In S.F., for instance, a wait-and-see approach by midsized tenants started to manifest in Q1 this year. The city saw 25 new leases for between 10K and 75K SF signed in the opening quarter, compared to 43 such leases that time last year, according to Cushman & Wakefield Senior Director of Bay Area Research Robert Sammons.

With asking rents across the Bay Area still at or near all-time highs, and a return to the office not desperately needed, some companies are opting to wait for rents to fall more meaningfully before signing new leases, according to Miller, who works with large, publicly traded companies, early stage startups and companies in between. 

Such a fall has yet to occur in S.F., which finished May with an overall average asking rent of $84.65 per SF (up about 2.74% year-to-date), and likely won't occur until owners know where to reset them to later in the year, Sammons said. When rates do adjust, leasing activity will likely vary by submarket and market type, Sammons and Miller said.

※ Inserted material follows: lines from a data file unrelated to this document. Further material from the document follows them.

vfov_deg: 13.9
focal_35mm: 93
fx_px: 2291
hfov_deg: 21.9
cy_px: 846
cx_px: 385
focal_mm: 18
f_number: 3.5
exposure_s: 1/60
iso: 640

Less stymied by reliance on mass transit, Bay Area suburban offices might pick up some steam as part of a trend experts see happening in other markets across the country. Concerned about sanitation, companies and their employees wanting back into the office may prefer a quick local drive to work, rather than taking crowded public transit into city centers.

“In the Bay Area, certainly, I think you may see this need or desire to have satellite offices in the suburbs, close to the employment base," Sammons said.

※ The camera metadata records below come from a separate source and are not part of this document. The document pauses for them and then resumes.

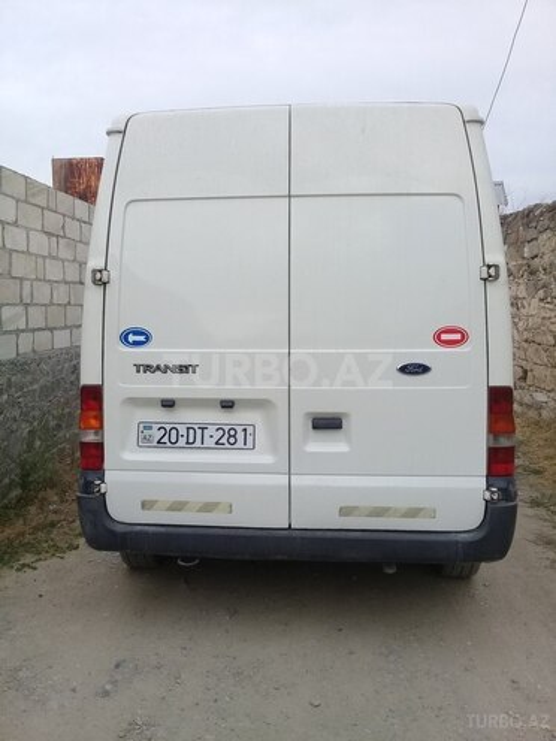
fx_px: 664
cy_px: 370
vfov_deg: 58.4
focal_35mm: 31
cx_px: 278
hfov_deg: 45.4
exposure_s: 1/355
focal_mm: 3.3
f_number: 2.2
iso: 50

Compared to San Francisco proper, the Peninsula and Silicon Valley have seen more active leasing, possibly because those markets have low-rise and mid-rise product and parking.

Within those areas, submarkets like Redwood City and Mountain View are less likely to see rents fall in the way midsized tenants are waiting for, according to Miller. He said markets with similarly strong absorption at high rents in recent years already have much of their inventories already spoken for well into the decade. 

Based on past recessions, Miller said he expects a flight to quality to characterize office site selection for small to midsized tenants going forward. 

"They will look at shorter-term, fully furnished, fully fitted-out, low [capital expenditure] opportunities as being highly desirable," he said. 

All the while, Miller said he predicts the market correction he and midsized tenants are looking for will be about 20% this year and another 10% to 20% in 2021 and fueled in good part by sublease space becoming available.

By late March, S.F. metro area sublease space had jumped 28% year-to-date, Hughes Marino told Bisnow at the time, and that jump appears to be still present in the market and then some. As of this month, sublease space in the central business district specifically has now jumped about 56% year-to-date, according to data provided by Miller. 

“That space that’s going to come online is the relief valve that everyone has been talking about the market needing for quite some time," he said.